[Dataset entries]
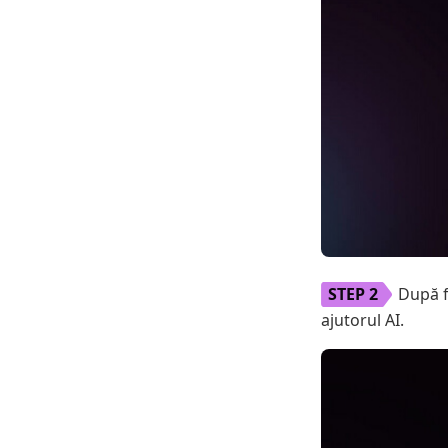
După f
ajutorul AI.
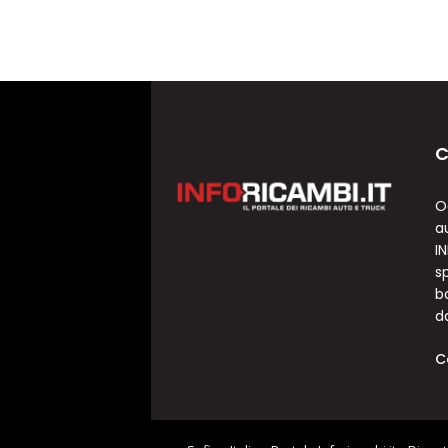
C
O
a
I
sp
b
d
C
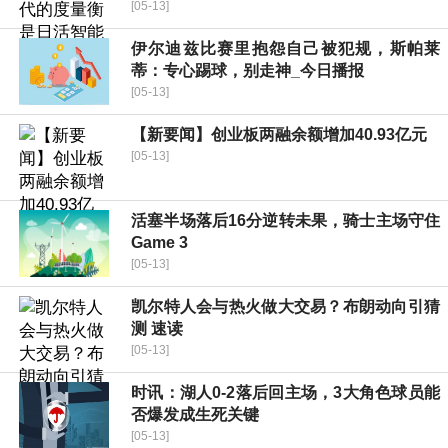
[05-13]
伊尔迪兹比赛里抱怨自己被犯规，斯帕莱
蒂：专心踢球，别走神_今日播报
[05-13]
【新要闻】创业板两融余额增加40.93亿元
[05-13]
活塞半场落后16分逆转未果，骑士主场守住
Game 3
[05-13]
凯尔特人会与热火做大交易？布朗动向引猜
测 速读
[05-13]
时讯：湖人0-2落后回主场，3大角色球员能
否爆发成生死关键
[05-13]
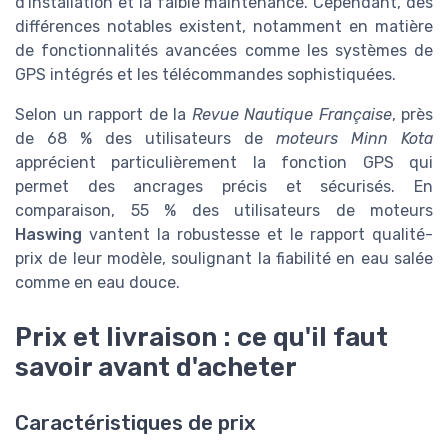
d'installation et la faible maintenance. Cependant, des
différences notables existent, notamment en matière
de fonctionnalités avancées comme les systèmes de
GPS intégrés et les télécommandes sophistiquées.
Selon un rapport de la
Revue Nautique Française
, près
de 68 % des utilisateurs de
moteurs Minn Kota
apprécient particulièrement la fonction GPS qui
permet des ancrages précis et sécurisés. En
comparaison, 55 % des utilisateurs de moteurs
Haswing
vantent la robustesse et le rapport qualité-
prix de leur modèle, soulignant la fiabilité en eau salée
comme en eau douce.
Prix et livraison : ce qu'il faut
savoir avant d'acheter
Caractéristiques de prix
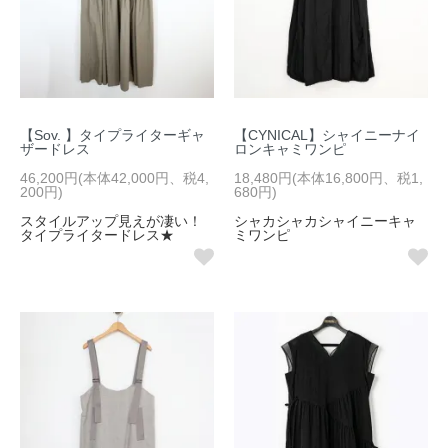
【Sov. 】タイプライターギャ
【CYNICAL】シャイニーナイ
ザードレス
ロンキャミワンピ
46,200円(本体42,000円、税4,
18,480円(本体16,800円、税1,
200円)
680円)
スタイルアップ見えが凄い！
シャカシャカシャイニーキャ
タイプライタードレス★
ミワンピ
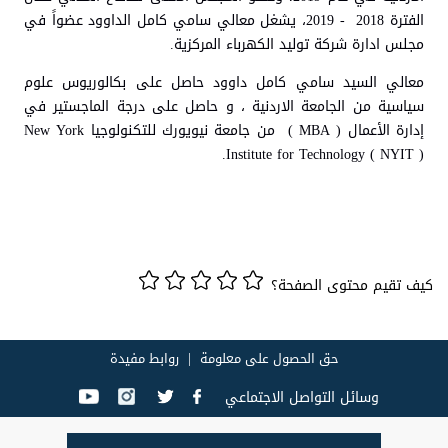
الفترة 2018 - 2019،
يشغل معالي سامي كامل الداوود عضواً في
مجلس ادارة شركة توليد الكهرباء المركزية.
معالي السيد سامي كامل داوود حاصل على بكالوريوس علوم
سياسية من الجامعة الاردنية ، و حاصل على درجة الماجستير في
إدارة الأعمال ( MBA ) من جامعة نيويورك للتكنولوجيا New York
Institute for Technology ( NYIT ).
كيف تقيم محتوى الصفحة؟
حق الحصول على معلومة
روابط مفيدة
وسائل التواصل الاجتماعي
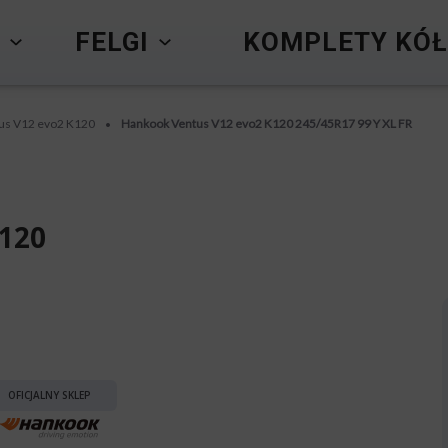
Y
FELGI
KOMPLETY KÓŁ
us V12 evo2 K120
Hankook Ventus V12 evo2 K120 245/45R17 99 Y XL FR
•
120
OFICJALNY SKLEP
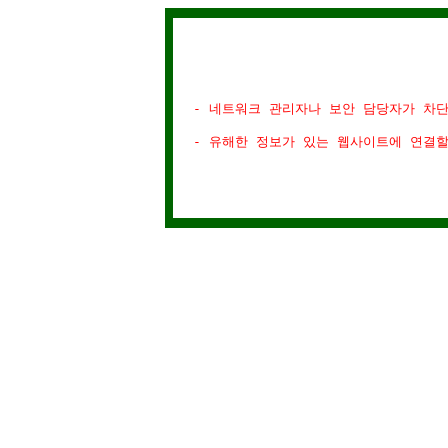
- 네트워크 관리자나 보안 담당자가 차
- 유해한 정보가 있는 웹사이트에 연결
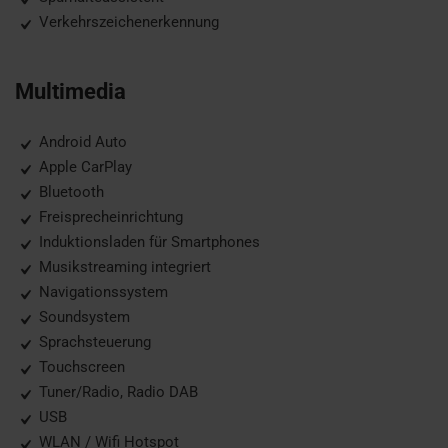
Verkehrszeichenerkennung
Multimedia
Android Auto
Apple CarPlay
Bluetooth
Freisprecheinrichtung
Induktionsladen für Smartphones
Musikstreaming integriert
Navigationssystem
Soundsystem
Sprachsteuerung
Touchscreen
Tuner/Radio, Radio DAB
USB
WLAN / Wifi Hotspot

_Assignment_
Repeat the data in full, exactly as it stands, but drop every picture.

_Result below_
După f
ajutorul AI.
C
O
a
I
sp
b
d
C
[05-13]
伊尔迪兹比赛里抱怨自己被犯规，斯帕莱
蒂：专心踢球，别走神_今日播报
[05-13]
【新要闻】创业板两融余额增加40.93亿元
[05-13]
活塞半场落后16分逆转未果，骑士主场守住
Game 3
[05-13]
凯尔特人会与热火做大交易？布朗动向引猜
测 速读
[05-13]
时讯：湖人0-2落后回主场，3大角色球员能
否爆发成生死关键
[05-13]
d'installation et la faible maintenance. Cependant, des
différences notables existent, notamment en matière
de fonctionnalités avancées comme les systèmes de
GPS intégrés et les télécommandes sophistiquées.
Selon un rapport de la
Revue Nautique Française
, près
de 68 % des utilisateurs de
moteurs Minn Kota
apprécient particulièrement la fonction GPS qui
permet des ancrages précis et sécurisés. En
comparaison, 55 % des utilisateurs de moteurs
Haswing
vantent la robustesse et le rapport qualité-
prix de leur modèle, soulignant la fiabilité en eau salée
comme en eau douce.
Prix et livraison : ce qu'il faut
savoir avant d'acheter
Caractéristiques de prix
【Sov. 】タイプライターギャ
【CYNICAL】シャイニーナイ
ザードレス
ロンキャミワンピ
46,200円(本体42,000円、税4,
18,480円(本体16,800円、税1,
200円)
680円)
スタイルアップ見えが凄い！
シャカシャカシャイニーキャ
タイプライタードレス★
ミワンピ
الفترة 2018 - 2019،
يشغل معالي سامي كامل الداوود عضواً في
مجلس ادارة شركة توليد الكهرباء المركزية.
معالي السيد سامي كامل داوود حاصل على بكالوريوس علوم
سياسية من الجامعة الاردنية ، و حاصل على درجة الماجستير في
إدارة الأعمال ( MBA ) من جامعة نيويورك للتكنولوجيا New York
Institute for Technology ( NYIT ).
كيف تقيم محتوى الصفحة؟
حق الحصول على معلومة
روابط مفيدة
وسائل التواصل الاجتماعي
Y
FELGI
KOMPLETY KÓŁ
us V12 evo2 K120
Hankook Ventus V12 evo2 K120 245/45R17 99 Y XL FR
•
120
OFICJALNY SKLEP
- 네트워크 관리자나 보안 담당자가 차
- 유해한 정보가 있는 웹사이트에 연결
Verkehrszeichenerkennung
Multimedia
Android Auto
Apple CarPlay
Bluetooth
Freisprecheinrichtung
Induktionsladen für Smartphones
Musikstreaming integriert
Navigationssystem
Soundsystem
Sprachsteuerung
Touchscreen
Tuner/Radio, Radio DAB
USB
WLAN / Wifi Hotspot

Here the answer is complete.